Nous rêvons toujours d’une acceptation directe et immédiate de nos réalisations dans la ville. Cela traduit un désir de parvenir à s’immiscer de façon osmotique dans la vie des gens, au-delà que la satisfaction très éphémère de s’illustrer dans notre petit monde d’architectes et de revues d’architecture. Ma lecture d’un lieu cherche toujours à rénover l’idée du contextualisme pour qu’elle ne soit pas nostalgique, pittoresque ou ne dépende pas de soi-disant qualités existantes qui sont toujours le fruit d’une lecture à priori qui dépend des circonstances, mais qui soit au contraire riche en propositions et en intentions.


C’est une intention qui s’illustre tout particulièrement dans votre proposition de musée pour la capitale norvégienne…

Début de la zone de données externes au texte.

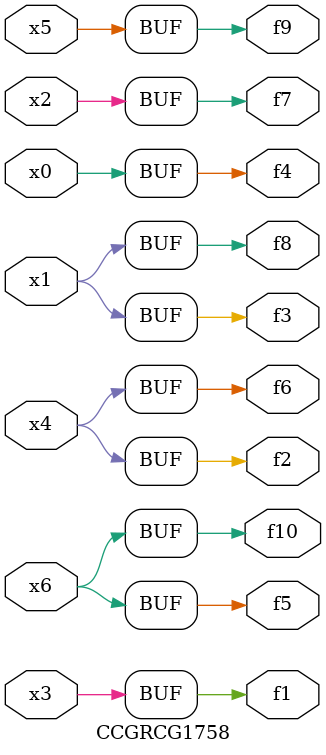
<source format=v>
module CCGRCG1758(
	input x0, x1, x2, x3, x4, x5, x6,
	output f1, f2, f3, f4, f5, f6, f7, f8, f9, f10
);
	assign f1 = x3;
	assign f2 = x4;
	assign f3 = x1;
	assign f4 = x0;
	assign f5 = x6;
	assign f6 = x4;
	assign f7 = x2;
	assign f8 = x1;
	assign f9 = x5;
	assign f10 = x6;
endmodule

</source>
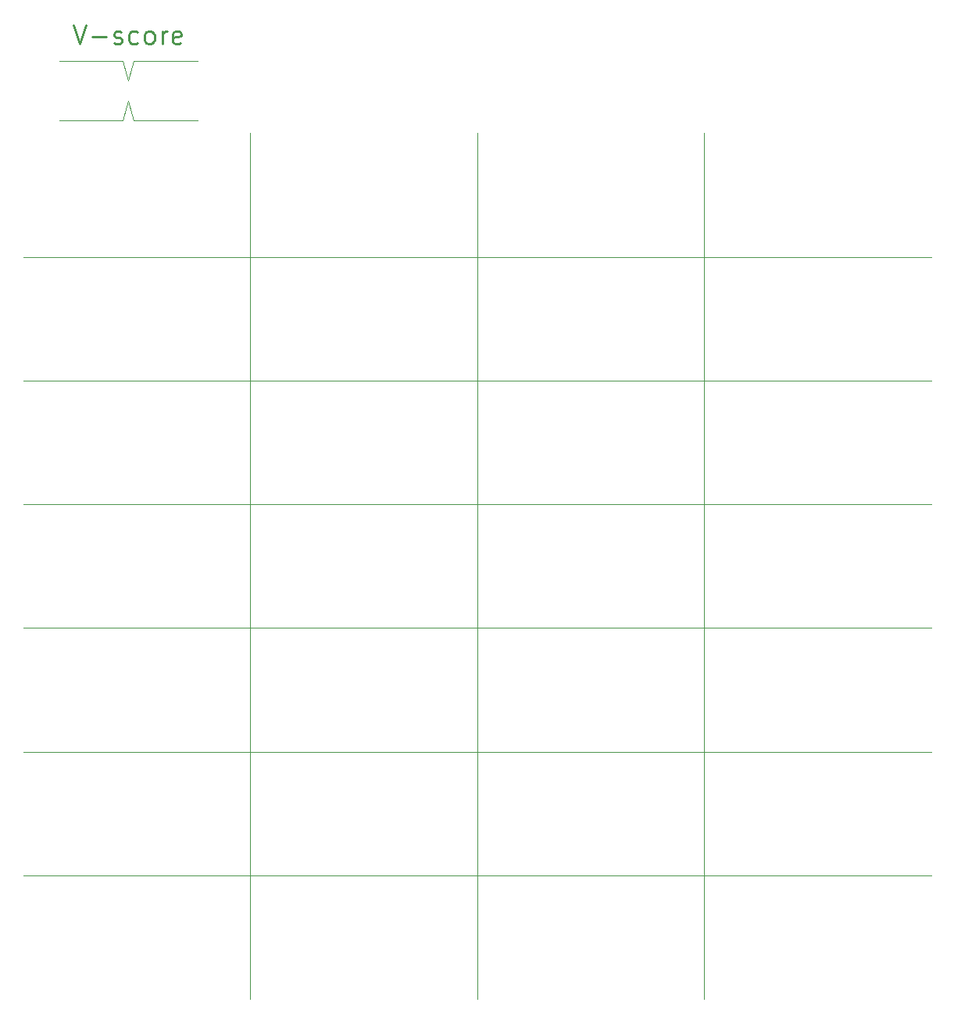
<source format=gbr>
G04 (created by PCBNEW (2013-03-27 BZR 4035)-testing) date Thu 28 Mar 2013 11:08:54 PM CET*
%MOIN*%
G04 Gerber Fmt 3.4, Leading zero omitted, Abs format*
%FSLAX34Y34*%
G01*
G70*
G90*
G04 APERTURE LIST*
%ADD10C,0.006*%
%ADD11C,0.00393701*%
%ADD12C,0.00984252*%
G04 APERTURE END LIST*
G54D10*
G54D11*
X32086Y-18385D02*
X31496Y-18385D01*
X32322Y-19212D02*
X32086Y-18385D01*
X32559Y-18385D02*
X33149Y-18385D01*
X32322Y-19212D02*
X32559Y-18385D01*
X32086Y-20905D02*
X31496Y-20905D01*
X32322Y-20078D02*
X32086Y-20905D01*
X32559Y-20905D02*
X33149Y-20905D01*
X32322Y-20078D02*
X32559Y-20905D01*
X31496Y-18385D02*
X29370Y-18385D01*
X33149Y-18385D02*
X35275Y-18385D01*
X31496Y-20905D02*
X29370Y-20905D01*
X33149Y-20905D02*
X35275Y-20905D01*
X56889Y-21456D02*
X56889Y-58385D01*
X47204Y-58385D02*
X47204Y-21456D01*
X37519Y-21456D02*
X37519Y-58385D01*
X27834Y-37283D02*
X66574Y-37283D01*
X27834Y-32007D02*
X66574Y-32007D01*
X27834Y-26732D02*
X66574Y-26732D01*
X27834Y-47834D02*
X66574Y-47834D01*
X27834Y-42559D02*
X66574Y-42559D01*
X27834Y-53110D02*
X66574Y-53110D01*
G54D12*
X29979Y-16854D02*
X30241Y-17641D01*
X30504Y-16854D01*
X30766Y-17341D02*
X31366Y-17341D01*
X31704Y-17604D02*
X31779Y-17641D01*
X31929Y-17641D01*
X32004Y-17604D01*
X32041Y-17529D01*
X32041Y-17491D01*
X32004Y-17416D01*
X31929Y-17379D01*
X31816Y-17379D01*
X31741Y-17341D01*
X31704Y-17266D01*
X31704Y-17229D01*
X31741Y-17154D01*
X31816Y-17116D01*
X31929Y-17116D01*
X32004Y-17154D01*
X32716Y-17604D02*
X32641Y-17641D01*
X32491Y-17641D01*
X32416Y-17604D01*
X32379Y-17566D01*
X32341Y-17491D01*
X32341Y-17266D01*
X32379Y-17191D01*
X32416Y-17154D01*
X32491Y-17116D01*
X32641Y-17116D01*
X32716Y-17154D01*
X33166Y-17641D02*
X33091Y-17604D01*
X33053Y-17566D01*
X33016Y-17491D01*
X33016Y-17266D01*
X33053Y-17191D01*
X33091Y-17154D01*
X33166Y-17116D01*
X33278Y-17116D01*
X33353Y-17154D01*
X33391Y-17191D01*
X33428Y-17266D01*
X33428Y-17491D01*
X33391Y-17566D01*
X33353Y-17604D01*
X33278Y-17641D01*
X33166Y-17641D01*
X33766Y-17641D02*
X33766Y-17116D01*
X33766Y-17266D02*
X33803Y-17191D01*
X33841Y-17154D01*
X33916Y-17116D01*
X33991Y-17116D01*
X34553Y-17604D02*
X34478Y-17641D01*
X34328Y-17641D01*
X34253Y-17604D01*
X34216Y-17529D01*
X34216Y-17229D01*
X34253Y-17154D01*
X34328Y-17116D01*
X34478Y-17116D01*
X34553Y-17154D01*
X34591Y-17229D01*
X34591Y-17304D01*
X34216Y-17379D01*
M02*

</source>
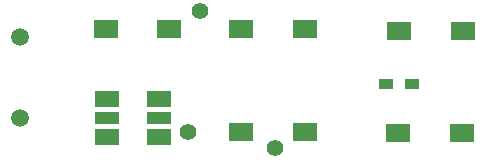
<source format=gbr>
G04 #@! TF.FileFunction,Soldermask,Bot*
%FSLAX46Y46*%
G04 Gerber Fmt 4.6, Leading zero omitted, Abs format (unit mm)*
G04 Created by KiCad (PCBNEW 4.0.2-stable) date 08.07.2016 15:13:44*
%MOMM*%
G01*
G04 APERTURE LIST*
%ADD10C,0.100000*%
%ADD11R,2.000000X1.400000*%
%ADD12R,2.000000X1.100000*%
%ADD13R,1.200000X0.900000*%
%ADD14R,2.000000X1.600000*%
%ADD15C,1.500000*%
%ADD16C,1.397000*%
G04 APERTURE END LIST*
D10*
D11*
X39900500Y-41033500D03*
D12*
X39900500Y-39433500D03*
D11*
X39900500Y-37833500D03*
X44300500Y-37833500D03*
D12*
X44300500Y-39433500D03*
D11*
X44300500Y-41033500D03*
D13*
X63543000Y-36576000D03*
X65743000Y-36576000D03*
D14*
X51275000Y-40640000D03*
X56675000Y-40640000D03*
X69946500Y-40703500D03*
X64546500Y-40703500D03*
X51275000Y-31940500D03*
X56675000Y-31940500D03*
X70010000Y-32067500D03*
X64610000Y-32067500D03*
X39781500Y-31940500D03*
X45181500Y-31940500D03*
D15*
X32575500Y-39404500D03*
X32575500Y-32604500D03*
D16*
X46736000Y-40640000D03*
X54102000Y-41973500D03*
X47815500Y-30416500D03*
M02*

</source>
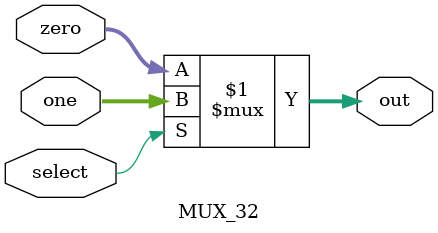
<source format=sv>
module MUX_32(
	input logic select,
	input logic [31:0] zero, one,
	output logic [31:0] out
);
	assign out = select ? one : zero;
endmodule
</source>
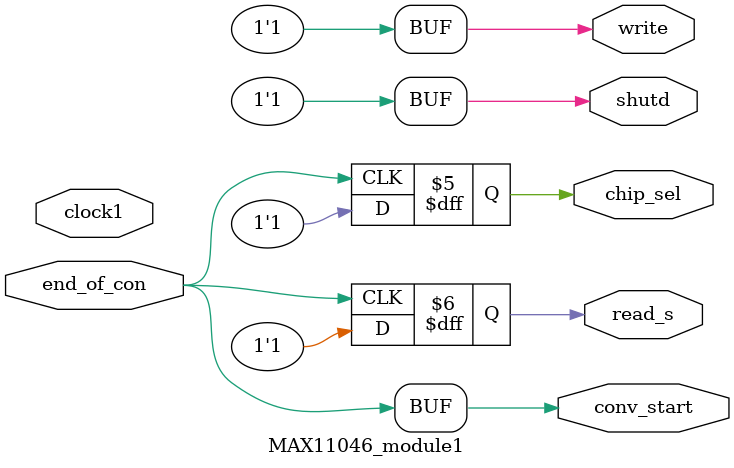
<source format=v>
module MAX11046_module1 (clock1, end_of_con, conv_start, chip_sel, write , read_s, shutd ); 
		input wire clock1; 
		input wire end_of_con;
		 
	
		output reg 	    conv_start;
		output reg		chip_sel;
		output reg		write   ;
		output reg		read_s  ;
		output reg 		shutd	;


		reg u1; 
		
		initial
			begin
				//Registors =0
				
				//u1 = 1'b0 ;
				
				//switch_rst = 1'b0;
				
				//Chip pins intial state
				chip_sel   = 1'b1;
				read_s     = 1'b1;
				write      = 1'b1;
				conv_start = 1'b1;
				shutd	   = 1'b1;
				#1000;
			end

always @ (end_of_con) 
	begin 
		
		conv_start = end_of_con; 
		#1000;
		
	end	

always @( negedge end_of_con  )
			begin
				
				
					if (end_of_con == 1'b0 ) 
							
							
													
							read_s	 = 1'b0; 
							#50
							chip_sel = 1'b0;
							#35000 
							
							read_s	 = 1'b1;	
								#15000
							read_s	 = 1'b0; 
								#35000 
							read_s	 = 1'b1;
							    #15000
							read_s	 = 1'b0; 
								#35000 
							read_s	 = 1'b1;
								#15000
							read_s	 = 1'b0; 
								#35000 
							read_s	 = 1'b1;
							   #15000   
							 read_s	 = 1'b0; 
								#35000 
							read_s	 = 1'b1; 
								#15000
							read_s	 = 1'b0; 
								#35000 
							read_s	 = 1'b1;
							chip_sel = 1'b1;							
							    #500;
								
						  // u1 = u1 + 1'b1;
						   //u1 = u1 - 1'b1;
						    								
					end	
		
		
		
		

endmodule 
</source>
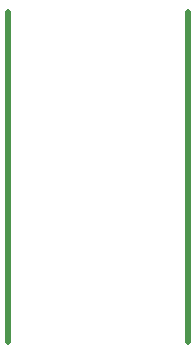
<source format=gbr>
%TF.GenerationSoftware,KiCad,Pcbnew,(5.1.10)-1*%
%TF.CreationDate,2021-08-10T22:37:01+09:00*%
%TF.ProjectId,Ultramarine_fuse,556c7472-616d-4617-9269-6e655f667573,rev?*%
%TF.SameCoordinates,Original*%
%TF.FileFunction,Legend,Bot*%
%TF.FilePolarity,Positive*%
%FSLAX46Y46*%
G04 Gerber Fmt 4.6, Leading zero omitted, Abs format (unit mm)*
G04 Created by KiCad (PCBNEW (5.1.10)-1) date 2021-08-10 22:37:01*
%MOMM*%
%LPD*%
G01*
G04 APERTURE LIST*
%ADD10C,0.500000*%
G04 APERTURE END LIST*
D10*
%TO.C,U1*%
X87815301Y-41886501D02*
X87815301Y-69826501D01*
X103055301Y-69826501D02*
X103055301Y-41886501D01*
%TD*%
M02*

</source>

A Oslo, nous avons vécu un épisode de confrontation entre différentes opinions. L’aspect le plus dramatique de cette confrontation a revêtu une composante très médiatique. Ceux qui exercent leur droit à la critique parlent généralement plus fort que les personnes favorables au projet. Le Musée Munch a été appuyé sans réserve par tous les secteurs proches de l’art et de l’architecture, et aussi par les politiques, qui imaginent qu’avec ce projet Oslo va pouvoir acquérir une dimension internationale et sortir de son isolement. Certaines forces, généralement liées à la protection du patrimoine, se sont opposés au projet en raison de sa hauteur, de sa dimension et de sa contemporanéité ; alors que le musée est un instrument orienté vers le futur pour comprendre la ville et lui être complémentaire. C’est la confrontation entre des attitudes conservatrices et un positionnement plus prospectif orienté vers l’avenir. Une querelle qui est lié à l’existence de catégories morales qui n’ont plus de valeur aujourd’hui, mais qui continuent à avoir de l’importance pour certains parce qu’elles représentent des lieux communs qui leur évitent toute justification conceptuelle. Le patrimoine est un fait, il est donc beaucoup plus facile à défendre. Nous n’avons pas seulement la responsabilité de veiller à l’histoire de nos villes, nous avons aussi le devoir de l’enrichir. Nous ne pouvons pas nous contenter d’une architecture médiocre qui serait uniquement le fruit de processus de discussions sans fin, d’un consensus. L’architecture qui parvient à traverser les filtres de ces mécanismes de concertation est une architecture hybride, une architecture en souffrance. Le risque de ne pas plaire à tout le monde, ce délicat mélange entre singularité et acceptation est ce qui fait avancer l’architecture.